> _Work to be completed_:
Leaving out pictures, output exactly the lines below from the one that has "45: (447, 420, 11.73)" through the one that has "10: (302, 66, 1.03)", and nothing else.

───

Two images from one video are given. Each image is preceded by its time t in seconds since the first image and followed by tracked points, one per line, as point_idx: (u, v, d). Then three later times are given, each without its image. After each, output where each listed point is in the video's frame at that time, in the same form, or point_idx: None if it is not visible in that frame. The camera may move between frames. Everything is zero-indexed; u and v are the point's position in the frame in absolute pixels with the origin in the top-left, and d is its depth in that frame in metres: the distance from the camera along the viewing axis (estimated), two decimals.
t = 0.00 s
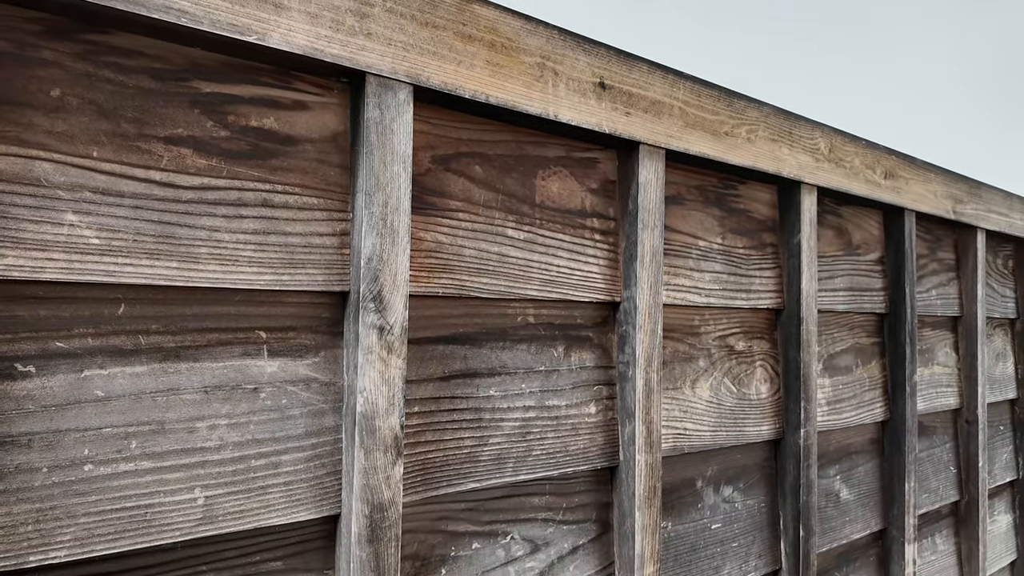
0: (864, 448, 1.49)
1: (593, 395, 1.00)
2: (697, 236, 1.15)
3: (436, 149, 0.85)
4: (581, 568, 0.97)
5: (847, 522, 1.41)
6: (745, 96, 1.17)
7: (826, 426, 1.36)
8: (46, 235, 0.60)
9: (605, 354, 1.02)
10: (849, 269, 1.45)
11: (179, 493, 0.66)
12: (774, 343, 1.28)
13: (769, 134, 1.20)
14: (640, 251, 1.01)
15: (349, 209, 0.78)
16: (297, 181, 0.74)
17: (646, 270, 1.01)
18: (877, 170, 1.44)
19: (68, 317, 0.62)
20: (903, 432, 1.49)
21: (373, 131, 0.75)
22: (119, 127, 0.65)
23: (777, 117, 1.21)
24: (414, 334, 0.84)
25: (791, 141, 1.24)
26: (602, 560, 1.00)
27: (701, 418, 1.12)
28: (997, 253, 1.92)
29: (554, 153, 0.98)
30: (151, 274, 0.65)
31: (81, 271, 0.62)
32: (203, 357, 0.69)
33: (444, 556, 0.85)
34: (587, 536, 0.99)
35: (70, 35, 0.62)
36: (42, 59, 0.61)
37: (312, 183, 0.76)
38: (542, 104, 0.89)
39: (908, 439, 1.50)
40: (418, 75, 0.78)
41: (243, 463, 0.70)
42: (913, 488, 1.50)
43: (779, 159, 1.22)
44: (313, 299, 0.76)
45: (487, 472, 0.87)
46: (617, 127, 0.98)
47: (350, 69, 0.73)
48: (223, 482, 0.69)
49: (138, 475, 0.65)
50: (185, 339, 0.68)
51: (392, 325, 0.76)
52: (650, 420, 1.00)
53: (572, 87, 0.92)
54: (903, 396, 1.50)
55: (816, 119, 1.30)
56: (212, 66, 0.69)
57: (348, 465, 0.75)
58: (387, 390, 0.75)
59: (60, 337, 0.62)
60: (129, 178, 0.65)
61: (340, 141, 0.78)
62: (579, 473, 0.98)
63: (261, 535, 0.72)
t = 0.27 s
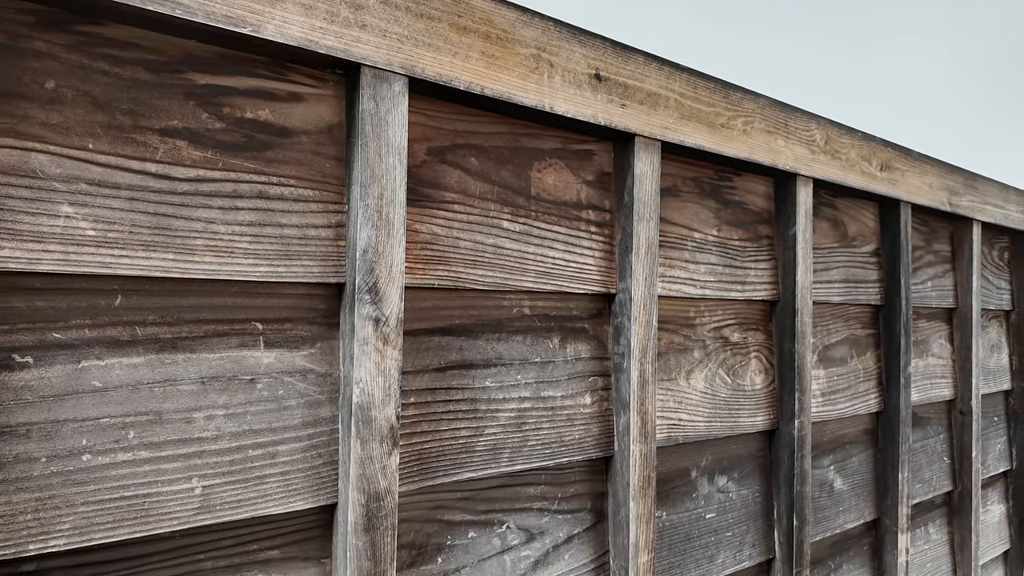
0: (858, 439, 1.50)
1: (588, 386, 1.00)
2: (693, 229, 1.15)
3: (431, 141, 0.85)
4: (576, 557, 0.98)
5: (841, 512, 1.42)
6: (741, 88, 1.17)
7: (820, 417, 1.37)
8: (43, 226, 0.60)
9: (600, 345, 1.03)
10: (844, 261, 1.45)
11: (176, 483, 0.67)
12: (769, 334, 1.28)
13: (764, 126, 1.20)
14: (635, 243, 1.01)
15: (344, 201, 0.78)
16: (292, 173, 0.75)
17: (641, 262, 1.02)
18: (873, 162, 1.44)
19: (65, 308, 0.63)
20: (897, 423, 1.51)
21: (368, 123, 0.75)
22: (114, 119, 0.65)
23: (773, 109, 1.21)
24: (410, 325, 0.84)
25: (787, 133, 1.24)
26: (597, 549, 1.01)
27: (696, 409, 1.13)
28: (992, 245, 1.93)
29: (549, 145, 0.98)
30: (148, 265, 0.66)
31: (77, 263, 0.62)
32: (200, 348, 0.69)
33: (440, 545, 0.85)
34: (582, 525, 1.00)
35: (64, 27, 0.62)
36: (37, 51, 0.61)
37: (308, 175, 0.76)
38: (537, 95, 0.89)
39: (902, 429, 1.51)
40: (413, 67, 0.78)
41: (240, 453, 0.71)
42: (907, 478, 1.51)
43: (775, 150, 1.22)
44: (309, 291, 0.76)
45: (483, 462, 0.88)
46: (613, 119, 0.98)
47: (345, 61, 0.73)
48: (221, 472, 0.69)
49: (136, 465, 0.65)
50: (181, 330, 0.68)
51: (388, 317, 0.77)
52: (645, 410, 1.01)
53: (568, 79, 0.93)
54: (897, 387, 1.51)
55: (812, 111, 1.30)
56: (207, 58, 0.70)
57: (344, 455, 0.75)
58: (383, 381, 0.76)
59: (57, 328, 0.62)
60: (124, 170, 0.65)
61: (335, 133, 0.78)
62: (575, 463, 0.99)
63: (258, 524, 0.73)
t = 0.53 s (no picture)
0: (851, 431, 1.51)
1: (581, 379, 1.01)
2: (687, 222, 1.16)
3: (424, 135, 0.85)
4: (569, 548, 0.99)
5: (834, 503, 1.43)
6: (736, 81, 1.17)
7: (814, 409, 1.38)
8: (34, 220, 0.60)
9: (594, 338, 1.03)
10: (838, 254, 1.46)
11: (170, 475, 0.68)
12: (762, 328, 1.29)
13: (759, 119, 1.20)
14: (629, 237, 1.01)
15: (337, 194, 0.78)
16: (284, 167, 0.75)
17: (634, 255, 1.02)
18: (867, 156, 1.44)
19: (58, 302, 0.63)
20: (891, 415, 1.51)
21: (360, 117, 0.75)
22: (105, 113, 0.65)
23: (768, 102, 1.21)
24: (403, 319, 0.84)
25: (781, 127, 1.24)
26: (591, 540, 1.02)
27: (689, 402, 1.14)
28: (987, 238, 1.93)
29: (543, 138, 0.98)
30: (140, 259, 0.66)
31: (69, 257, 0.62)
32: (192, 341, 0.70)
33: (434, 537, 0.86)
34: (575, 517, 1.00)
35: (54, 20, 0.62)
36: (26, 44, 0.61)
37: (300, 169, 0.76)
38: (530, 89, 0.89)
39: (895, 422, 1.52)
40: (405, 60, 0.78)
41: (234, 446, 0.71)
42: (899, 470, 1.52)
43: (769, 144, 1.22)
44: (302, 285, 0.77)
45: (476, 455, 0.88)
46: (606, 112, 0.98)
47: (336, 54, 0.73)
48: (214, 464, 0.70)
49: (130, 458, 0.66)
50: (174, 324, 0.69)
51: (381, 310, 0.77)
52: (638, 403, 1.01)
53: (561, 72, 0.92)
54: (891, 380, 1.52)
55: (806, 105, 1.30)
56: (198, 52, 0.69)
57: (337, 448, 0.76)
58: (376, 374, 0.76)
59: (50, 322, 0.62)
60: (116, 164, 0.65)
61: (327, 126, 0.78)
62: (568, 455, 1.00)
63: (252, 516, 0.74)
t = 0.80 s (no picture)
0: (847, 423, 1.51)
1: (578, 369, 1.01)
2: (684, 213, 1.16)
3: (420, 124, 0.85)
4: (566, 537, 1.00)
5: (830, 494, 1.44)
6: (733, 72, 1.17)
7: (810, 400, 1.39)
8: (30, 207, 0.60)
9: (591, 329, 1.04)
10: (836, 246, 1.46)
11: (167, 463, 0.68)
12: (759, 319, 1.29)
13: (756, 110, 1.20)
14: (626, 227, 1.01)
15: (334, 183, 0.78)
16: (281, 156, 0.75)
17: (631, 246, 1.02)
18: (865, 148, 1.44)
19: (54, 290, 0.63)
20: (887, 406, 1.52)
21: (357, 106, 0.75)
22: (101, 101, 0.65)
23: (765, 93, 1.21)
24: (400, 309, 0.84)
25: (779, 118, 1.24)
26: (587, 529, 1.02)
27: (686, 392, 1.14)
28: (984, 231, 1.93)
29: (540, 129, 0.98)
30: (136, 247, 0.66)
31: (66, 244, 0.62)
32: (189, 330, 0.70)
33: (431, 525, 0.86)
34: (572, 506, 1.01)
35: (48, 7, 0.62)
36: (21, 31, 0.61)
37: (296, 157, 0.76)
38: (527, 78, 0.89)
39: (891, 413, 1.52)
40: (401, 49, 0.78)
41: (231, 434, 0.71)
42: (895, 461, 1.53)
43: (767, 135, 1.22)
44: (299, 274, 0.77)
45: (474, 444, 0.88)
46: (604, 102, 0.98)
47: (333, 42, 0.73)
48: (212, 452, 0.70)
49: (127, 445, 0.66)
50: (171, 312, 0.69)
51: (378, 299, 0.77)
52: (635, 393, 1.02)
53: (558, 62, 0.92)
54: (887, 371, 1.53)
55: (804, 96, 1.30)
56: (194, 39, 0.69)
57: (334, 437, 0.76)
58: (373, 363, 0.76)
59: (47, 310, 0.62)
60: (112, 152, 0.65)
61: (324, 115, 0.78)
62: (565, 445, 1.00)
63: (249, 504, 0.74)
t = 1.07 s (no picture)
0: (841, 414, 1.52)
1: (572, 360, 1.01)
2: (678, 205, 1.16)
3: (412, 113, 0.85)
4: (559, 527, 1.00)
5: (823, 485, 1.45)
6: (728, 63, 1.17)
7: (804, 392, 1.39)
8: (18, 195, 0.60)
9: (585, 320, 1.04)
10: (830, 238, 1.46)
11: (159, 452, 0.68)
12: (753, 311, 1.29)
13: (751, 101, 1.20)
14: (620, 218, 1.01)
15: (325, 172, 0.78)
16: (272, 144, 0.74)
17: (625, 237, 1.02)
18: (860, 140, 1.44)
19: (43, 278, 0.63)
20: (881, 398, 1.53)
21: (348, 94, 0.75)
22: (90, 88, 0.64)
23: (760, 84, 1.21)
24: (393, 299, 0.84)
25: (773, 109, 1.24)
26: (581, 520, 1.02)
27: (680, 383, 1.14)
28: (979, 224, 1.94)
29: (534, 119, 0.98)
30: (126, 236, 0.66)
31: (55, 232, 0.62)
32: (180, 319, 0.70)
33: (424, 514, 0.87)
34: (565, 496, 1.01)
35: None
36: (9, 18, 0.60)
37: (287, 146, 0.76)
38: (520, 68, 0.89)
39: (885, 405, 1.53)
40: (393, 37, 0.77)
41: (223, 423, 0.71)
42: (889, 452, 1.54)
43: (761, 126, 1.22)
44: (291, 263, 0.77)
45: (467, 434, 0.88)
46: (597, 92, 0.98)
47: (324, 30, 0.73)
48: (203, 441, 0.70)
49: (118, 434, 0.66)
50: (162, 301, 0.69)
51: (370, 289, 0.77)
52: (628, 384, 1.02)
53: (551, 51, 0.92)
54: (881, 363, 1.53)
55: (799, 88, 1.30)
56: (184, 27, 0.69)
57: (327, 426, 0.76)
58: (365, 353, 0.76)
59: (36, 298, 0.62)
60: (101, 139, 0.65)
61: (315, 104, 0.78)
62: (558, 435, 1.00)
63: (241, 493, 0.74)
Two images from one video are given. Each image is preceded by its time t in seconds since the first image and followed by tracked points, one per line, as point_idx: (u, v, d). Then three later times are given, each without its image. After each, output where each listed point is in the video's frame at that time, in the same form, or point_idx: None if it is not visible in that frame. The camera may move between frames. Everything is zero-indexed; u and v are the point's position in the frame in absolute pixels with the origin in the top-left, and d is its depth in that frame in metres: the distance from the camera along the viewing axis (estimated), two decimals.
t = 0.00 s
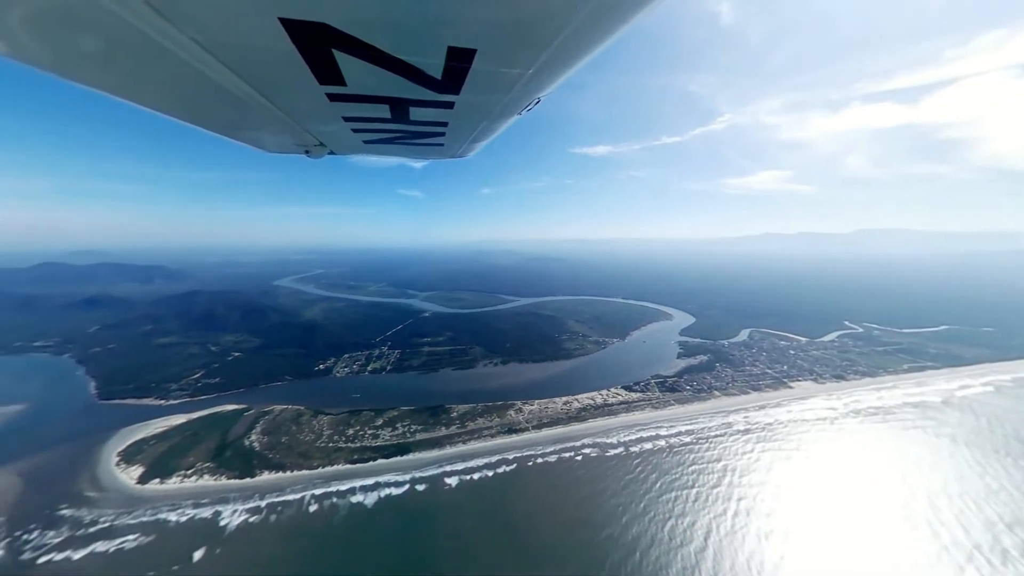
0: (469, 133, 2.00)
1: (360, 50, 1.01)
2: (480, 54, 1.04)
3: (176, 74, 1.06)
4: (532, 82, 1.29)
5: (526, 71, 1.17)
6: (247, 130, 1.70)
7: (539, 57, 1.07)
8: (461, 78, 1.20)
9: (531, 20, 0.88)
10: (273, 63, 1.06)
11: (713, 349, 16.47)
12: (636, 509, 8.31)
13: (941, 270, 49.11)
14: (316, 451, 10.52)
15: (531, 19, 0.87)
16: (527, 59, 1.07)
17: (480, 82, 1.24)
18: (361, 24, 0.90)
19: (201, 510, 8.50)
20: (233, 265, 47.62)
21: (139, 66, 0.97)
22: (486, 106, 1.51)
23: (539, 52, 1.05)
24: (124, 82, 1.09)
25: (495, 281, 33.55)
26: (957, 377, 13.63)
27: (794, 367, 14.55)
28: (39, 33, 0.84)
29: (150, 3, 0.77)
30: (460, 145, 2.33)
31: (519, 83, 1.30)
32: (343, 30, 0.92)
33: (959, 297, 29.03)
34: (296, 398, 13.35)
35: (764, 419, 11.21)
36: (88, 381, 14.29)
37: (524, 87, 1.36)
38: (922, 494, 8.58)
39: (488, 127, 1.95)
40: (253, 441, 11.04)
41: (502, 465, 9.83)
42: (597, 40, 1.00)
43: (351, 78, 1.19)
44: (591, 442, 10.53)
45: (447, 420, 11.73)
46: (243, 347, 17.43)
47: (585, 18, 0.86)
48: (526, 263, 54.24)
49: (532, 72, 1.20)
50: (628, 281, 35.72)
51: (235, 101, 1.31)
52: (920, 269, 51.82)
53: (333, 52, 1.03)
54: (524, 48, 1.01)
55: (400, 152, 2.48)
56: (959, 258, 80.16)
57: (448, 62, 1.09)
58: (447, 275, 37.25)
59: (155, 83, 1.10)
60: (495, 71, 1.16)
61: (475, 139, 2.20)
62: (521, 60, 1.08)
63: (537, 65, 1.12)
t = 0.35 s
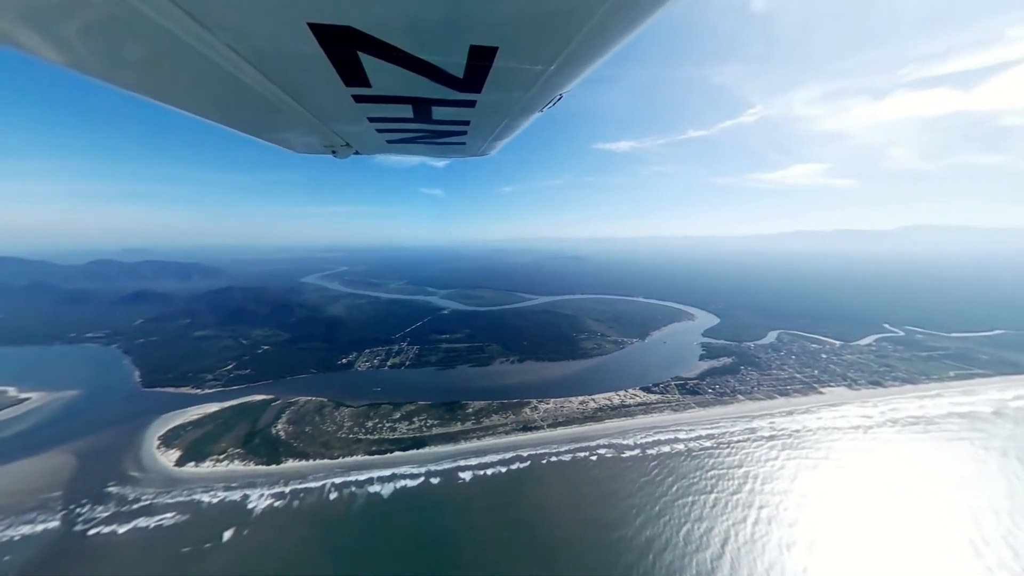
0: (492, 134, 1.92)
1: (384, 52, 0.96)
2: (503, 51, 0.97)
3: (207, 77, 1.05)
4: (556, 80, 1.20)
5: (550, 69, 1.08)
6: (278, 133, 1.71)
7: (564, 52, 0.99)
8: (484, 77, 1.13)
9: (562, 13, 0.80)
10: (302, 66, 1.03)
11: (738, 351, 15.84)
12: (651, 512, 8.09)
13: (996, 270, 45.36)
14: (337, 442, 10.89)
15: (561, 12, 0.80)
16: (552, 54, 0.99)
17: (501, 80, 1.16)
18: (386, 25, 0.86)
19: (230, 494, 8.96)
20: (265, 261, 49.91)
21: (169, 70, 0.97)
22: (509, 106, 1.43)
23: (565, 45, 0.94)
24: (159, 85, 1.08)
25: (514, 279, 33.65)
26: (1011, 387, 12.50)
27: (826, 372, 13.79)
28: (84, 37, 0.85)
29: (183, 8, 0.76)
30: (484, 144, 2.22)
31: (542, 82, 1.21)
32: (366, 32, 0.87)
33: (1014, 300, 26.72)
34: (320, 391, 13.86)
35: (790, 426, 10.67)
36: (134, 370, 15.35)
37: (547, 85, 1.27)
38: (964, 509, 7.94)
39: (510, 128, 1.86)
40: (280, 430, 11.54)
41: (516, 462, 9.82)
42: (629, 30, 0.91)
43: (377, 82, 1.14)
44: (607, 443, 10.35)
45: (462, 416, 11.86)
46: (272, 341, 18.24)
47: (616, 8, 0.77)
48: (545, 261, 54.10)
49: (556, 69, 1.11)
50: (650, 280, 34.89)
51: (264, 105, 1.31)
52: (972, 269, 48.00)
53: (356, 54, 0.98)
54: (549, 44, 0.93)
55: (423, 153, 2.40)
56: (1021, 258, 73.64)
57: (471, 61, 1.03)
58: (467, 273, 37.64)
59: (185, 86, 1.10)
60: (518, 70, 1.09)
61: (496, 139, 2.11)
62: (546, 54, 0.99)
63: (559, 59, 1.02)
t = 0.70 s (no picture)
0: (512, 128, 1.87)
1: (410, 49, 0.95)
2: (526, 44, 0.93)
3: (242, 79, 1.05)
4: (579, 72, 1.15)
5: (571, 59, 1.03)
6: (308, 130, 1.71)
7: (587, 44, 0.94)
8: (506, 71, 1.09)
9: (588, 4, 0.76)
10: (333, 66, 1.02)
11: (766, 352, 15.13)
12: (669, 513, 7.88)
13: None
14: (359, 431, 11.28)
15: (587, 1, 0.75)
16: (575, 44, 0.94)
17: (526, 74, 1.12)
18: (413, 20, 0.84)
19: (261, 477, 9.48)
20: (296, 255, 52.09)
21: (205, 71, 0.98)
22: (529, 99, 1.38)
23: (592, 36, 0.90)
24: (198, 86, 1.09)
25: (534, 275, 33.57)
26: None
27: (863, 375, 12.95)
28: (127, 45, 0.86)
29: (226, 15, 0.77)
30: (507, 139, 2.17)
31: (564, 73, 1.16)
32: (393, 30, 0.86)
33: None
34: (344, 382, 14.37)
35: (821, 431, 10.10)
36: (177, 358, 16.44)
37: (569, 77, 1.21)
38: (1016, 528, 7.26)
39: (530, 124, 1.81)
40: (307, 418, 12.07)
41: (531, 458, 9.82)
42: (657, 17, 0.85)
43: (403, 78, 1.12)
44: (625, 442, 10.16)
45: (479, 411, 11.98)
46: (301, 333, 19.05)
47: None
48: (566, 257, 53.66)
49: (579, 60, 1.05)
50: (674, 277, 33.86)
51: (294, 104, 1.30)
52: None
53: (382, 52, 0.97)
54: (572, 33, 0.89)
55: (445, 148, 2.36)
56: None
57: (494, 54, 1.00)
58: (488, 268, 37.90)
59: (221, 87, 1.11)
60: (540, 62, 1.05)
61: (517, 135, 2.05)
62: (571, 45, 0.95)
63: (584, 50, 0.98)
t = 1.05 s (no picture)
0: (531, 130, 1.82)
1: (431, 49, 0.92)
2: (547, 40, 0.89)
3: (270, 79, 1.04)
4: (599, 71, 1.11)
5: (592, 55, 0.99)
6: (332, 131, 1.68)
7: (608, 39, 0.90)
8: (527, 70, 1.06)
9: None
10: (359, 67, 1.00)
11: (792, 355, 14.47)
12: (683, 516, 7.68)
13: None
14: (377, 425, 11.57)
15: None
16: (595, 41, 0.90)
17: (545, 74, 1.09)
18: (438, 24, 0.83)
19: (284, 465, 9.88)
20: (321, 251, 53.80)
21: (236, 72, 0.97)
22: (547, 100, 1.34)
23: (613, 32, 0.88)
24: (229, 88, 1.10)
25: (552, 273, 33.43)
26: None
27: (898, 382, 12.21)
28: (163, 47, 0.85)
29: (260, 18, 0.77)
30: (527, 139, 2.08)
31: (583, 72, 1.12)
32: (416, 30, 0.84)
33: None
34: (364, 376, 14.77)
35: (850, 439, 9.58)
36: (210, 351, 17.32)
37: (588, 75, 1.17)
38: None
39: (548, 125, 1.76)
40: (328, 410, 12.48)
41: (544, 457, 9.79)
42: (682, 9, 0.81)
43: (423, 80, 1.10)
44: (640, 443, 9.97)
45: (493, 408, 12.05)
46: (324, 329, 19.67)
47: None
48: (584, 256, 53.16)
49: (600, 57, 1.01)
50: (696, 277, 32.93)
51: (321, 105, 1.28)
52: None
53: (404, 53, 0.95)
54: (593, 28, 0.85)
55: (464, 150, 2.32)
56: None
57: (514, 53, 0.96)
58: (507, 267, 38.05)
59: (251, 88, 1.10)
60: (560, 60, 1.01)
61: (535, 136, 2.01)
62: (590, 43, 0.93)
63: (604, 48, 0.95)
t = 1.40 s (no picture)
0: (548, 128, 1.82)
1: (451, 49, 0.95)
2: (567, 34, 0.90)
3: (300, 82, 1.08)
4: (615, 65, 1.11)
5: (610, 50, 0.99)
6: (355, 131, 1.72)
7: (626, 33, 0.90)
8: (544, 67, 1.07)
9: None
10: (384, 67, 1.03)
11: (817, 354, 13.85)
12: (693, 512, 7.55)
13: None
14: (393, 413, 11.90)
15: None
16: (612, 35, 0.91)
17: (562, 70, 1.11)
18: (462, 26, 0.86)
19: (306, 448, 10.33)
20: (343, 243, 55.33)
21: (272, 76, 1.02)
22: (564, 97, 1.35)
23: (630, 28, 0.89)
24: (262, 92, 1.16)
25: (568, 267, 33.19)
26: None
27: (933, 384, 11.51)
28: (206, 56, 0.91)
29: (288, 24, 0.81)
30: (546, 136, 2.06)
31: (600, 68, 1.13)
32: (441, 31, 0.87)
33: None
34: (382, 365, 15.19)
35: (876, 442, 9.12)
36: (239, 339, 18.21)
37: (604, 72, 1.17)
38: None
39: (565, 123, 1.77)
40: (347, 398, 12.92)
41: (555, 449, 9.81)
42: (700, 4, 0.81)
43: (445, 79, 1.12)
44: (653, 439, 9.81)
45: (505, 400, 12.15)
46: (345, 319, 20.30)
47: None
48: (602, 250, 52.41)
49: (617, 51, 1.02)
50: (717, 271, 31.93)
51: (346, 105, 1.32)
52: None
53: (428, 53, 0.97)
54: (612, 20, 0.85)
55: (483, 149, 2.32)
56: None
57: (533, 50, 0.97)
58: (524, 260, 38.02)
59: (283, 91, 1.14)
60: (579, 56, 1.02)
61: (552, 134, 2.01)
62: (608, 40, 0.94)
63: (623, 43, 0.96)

───

> _Exercise result_:
45: (447, 420, 11.73)
46: (243, 347, 17.43)
47: (585, 18, 0.86)
48: (526, 263, 54.24)
49: (532, 72, 1.20)
50: (628, 281, 35.72)
51: (235, 101, 1.31)
52: (920, 269, 51.82)
53: (333, 52, 1.03)
54: (524, 48, 1.01)
55: (400, 152, 2.48)
56: (959, 258, 80.16)
57: (448, 62, 1.09)
58: (447, 275, 37.25)
59: (155, 83, 1.10)
60: (495, 71, 1.16)
61: (475, 139, 2.20)
62: (521, 60, 1.08)
63: (537, 65, 1.12)
t = 0.35 s
0: (492, 134, 1.92)
1: (384, 52, 0.96)
2: (503, 51, 0.97)
3: (207, 77, 1.05)
4: (556, 80, 1.20)
5: (550, 69, 1.08)
6: (278, 133, 1.71)
7: (564, 52, 0.99)
8: (484, 77, 1.13)
9: (562, 13, 0.80)
10: (302, 66, 1.03)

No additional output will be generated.